• Directions for this task: From the entries, return every line where the string "without" shows up.

• Given information:
[Start of section]

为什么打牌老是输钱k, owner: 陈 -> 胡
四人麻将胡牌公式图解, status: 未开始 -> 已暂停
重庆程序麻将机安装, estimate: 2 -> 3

[End of section]
[Start of section]

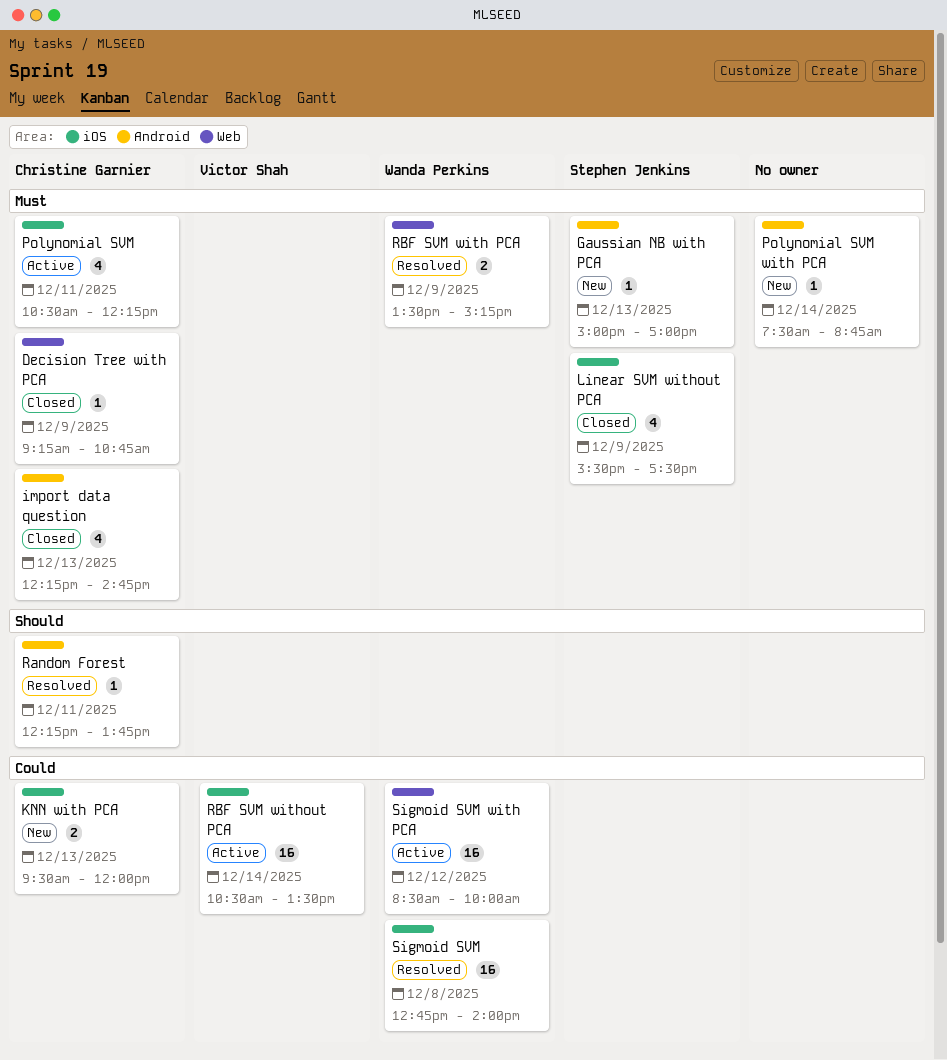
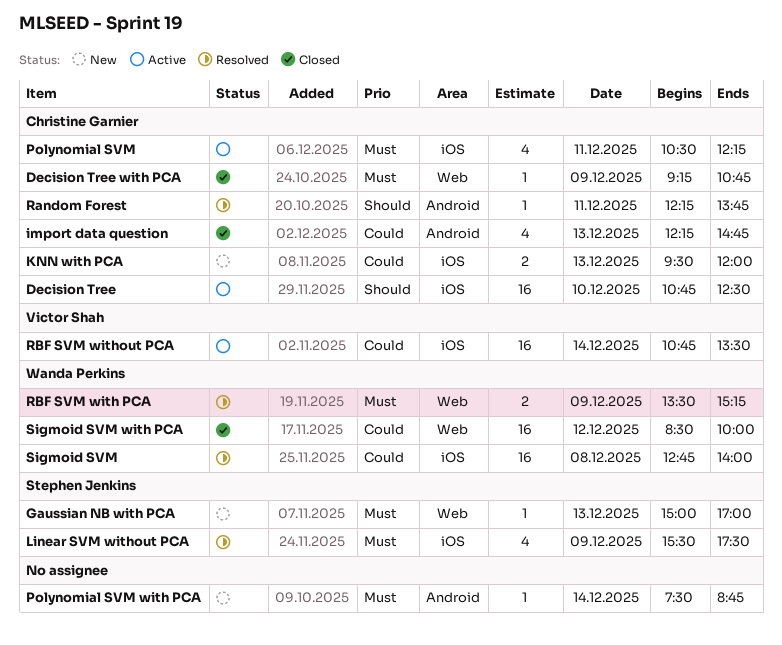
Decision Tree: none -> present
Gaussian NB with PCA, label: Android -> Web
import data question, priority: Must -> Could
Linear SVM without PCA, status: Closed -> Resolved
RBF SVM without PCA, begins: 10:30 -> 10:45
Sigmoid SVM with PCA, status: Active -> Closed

[End of section]

• Answer box:
Linear SVM without PCA, status: Closed -> Resolved
RBF SVM without PCA, begins: 10:30 -> 10:45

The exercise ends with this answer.